Task details ->
Copy out the rows below verbatim, starting with the line that contains "Document page, 1500x844 pixels." and continuing through the line that contains "title Direct Detector [82, 49, 1571, 257]", both included.

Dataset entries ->
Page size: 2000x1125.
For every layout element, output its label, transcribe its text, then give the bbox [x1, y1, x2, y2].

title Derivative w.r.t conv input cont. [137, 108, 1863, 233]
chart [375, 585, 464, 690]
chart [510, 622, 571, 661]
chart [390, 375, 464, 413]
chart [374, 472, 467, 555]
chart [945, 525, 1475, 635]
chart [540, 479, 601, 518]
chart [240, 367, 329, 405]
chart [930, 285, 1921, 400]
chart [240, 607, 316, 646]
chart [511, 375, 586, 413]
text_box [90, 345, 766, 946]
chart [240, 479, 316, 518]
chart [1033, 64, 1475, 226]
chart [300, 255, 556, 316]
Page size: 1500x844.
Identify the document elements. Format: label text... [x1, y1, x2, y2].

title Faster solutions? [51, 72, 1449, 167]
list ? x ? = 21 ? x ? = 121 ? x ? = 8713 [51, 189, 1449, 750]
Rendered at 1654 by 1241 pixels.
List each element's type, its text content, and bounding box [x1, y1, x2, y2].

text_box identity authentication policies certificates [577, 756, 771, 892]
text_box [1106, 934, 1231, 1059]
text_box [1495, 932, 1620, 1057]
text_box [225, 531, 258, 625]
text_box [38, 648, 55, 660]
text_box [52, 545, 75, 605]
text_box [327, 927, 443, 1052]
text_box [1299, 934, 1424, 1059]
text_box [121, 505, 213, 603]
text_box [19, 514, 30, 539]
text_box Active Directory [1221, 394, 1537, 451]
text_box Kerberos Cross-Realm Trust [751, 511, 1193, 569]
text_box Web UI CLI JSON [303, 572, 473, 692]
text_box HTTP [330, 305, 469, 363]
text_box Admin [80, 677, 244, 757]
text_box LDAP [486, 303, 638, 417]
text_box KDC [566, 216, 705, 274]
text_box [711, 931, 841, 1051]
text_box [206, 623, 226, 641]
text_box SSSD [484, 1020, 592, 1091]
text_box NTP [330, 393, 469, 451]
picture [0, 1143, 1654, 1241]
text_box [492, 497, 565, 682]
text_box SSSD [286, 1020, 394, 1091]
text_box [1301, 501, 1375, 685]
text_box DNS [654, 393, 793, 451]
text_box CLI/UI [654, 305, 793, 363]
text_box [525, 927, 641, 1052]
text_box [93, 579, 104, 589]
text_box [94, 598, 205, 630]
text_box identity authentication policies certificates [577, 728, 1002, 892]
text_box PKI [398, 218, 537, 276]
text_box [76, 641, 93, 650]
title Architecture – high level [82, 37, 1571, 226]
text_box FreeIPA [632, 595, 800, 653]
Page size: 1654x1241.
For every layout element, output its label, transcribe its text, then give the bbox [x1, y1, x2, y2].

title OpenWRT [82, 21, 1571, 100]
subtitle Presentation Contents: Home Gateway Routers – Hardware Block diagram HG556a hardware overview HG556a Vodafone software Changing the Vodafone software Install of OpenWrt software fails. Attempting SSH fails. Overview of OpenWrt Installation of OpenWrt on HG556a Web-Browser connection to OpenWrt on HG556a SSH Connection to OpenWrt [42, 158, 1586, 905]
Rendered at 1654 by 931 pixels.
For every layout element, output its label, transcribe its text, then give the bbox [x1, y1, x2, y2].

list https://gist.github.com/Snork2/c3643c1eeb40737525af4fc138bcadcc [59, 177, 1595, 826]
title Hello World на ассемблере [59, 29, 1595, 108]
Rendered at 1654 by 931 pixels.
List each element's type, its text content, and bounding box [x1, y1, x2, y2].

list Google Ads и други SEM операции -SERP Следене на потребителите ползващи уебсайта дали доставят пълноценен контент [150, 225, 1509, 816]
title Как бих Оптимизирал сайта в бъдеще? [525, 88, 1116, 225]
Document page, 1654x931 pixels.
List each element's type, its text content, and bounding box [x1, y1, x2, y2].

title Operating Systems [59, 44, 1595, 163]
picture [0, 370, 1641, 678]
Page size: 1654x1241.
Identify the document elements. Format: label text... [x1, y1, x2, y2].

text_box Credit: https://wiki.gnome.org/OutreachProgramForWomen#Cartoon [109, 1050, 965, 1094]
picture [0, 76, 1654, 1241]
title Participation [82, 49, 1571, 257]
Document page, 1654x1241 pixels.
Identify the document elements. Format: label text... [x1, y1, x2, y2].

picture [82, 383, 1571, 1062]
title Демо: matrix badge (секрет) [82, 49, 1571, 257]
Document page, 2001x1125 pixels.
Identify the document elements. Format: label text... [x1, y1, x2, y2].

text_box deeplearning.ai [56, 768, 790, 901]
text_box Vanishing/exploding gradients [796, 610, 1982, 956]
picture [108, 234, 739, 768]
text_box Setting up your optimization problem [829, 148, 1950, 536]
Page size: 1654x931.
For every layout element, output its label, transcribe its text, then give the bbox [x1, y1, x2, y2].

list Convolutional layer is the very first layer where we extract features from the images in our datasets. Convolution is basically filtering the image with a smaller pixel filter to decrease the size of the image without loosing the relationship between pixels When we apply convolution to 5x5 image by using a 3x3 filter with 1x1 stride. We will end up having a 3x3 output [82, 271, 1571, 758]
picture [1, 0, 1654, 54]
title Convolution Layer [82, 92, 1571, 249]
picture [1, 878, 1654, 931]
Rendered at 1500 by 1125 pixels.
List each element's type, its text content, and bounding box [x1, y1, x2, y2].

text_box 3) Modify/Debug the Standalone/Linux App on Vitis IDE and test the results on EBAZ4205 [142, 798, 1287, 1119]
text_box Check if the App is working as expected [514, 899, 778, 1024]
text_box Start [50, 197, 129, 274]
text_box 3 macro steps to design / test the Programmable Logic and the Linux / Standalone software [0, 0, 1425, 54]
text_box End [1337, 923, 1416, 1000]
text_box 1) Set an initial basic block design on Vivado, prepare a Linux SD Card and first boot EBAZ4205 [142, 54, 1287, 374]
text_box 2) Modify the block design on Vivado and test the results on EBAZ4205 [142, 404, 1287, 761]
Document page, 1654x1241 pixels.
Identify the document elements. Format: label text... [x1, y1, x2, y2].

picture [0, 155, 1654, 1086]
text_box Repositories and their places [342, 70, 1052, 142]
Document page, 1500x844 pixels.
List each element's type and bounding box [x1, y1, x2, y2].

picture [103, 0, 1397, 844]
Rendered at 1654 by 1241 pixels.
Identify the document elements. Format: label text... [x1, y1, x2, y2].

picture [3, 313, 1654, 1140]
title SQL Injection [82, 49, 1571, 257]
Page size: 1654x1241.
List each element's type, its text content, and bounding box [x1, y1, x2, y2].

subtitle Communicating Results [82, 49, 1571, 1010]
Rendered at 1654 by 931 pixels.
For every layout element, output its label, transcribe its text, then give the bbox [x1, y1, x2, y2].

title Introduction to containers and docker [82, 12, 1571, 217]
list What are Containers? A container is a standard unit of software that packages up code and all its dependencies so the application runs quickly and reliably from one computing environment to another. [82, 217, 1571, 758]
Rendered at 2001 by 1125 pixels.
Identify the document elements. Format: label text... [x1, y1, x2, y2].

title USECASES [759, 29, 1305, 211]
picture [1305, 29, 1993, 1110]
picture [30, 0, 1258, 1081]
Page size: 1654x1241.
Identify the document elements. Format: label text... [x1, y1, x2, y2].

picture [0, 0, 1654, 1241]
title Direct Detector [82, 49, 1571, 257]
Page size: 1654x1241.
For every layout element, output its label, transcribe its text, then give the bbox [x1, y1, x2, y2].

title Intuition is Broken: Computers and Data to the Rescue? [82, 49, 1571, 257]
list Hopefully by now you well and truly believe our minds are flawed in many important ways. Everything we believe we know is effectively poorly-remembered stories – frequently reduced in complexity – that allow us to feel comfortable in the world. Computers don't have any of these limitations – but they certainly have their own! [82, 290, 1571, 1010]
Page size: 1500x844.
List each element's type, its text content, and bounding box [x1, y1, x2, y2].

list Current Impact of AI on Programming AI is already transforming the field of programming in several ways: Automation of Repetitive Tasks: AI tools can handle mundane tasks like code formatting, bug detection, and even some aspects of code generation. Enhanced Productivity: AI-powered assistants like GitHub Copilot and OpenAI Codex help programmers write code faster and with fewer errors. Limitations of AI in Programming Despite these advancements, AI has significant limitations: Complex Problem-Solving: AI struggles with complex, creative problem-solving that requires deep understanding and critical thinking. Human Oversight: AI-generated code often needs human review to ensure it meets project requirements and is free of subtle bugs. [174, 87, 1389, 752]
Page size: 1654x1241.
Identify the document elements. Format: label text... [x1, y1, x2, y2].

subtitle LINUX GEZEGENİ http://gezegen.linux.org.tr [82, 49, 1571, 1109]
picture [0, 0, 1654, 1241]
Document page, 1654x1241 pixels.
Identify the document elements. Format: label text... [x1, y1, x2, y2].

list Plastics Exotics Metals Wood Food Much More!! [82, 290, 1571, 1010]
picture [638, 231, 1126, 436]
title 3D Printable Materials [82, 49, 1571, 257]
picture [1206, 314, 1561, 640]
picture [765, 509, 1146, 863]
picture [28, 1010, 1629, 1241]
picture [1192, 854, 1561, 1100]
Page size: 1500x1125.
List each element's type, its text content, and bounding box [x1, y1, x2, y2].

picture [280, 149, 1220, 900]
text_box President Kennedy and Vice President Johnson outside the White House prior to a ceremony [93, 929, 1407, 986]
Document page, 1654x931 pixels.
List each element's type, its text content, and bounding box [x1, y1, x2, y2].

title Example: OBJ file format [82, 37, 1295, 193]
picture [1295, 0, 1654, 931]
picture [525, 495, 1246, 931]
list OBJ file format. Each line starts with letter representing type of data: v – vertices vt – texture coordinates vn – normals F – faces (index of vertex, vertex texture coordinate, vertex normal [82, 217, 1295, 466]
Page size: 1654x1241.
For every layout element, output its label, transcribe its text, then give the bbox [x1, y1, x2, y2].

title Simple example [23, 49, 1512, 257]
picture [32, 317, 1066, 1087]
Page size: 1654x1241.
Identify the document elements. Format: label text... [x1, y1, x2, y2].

Output for this exercise ->
Document page, 1500x844 pixels.
List each element's type and bounding box [x1, y1, x2, y2].

picture [103, 0, 1397, 844]
Rendered at 1654 by 1241 pixels.
Identify the document elements. Format: label text... [x1, y1, x2, y2].

picture [3, 313, 1654, 1140]
title SQL Injection [82, 49, 1571, 257]
Page size: 1654x1241.
List each element's type, its text content, and bounding box [x1, y1, x2, y2].

subtitle Communicating Results [82, 49, 1571, 1010]
Rendered at 1654 by 931 pixels.
For every layout element, output its label, transcribe its text, then give the bbox [x1, y1, x2, y2].

title Introduction to containers and docker [82, 12, 1571, 217]
list What are Containers? A container is a standard unit of software that packages up code and all its dependencies so the application runs quickly and reliably from one computing environment to another. [82, 217, 1571, 758]
Rendered at 2001 by 1125 pixels.
Identify the document elements. Format: label text... [x1, y1, x2, y2].

title USECASES [759, 29, 1305, 211]
picture [1305, 29, 1993, 1110]
picture [30, 0, 1258, 1081]
Page size: 1654x1241.
Identify the document elements. Format: label text... [x1, y1, x2, y2].

picture [0, 0, 1654, 1241]
title Direct Detector [82, 49, 1571, 257]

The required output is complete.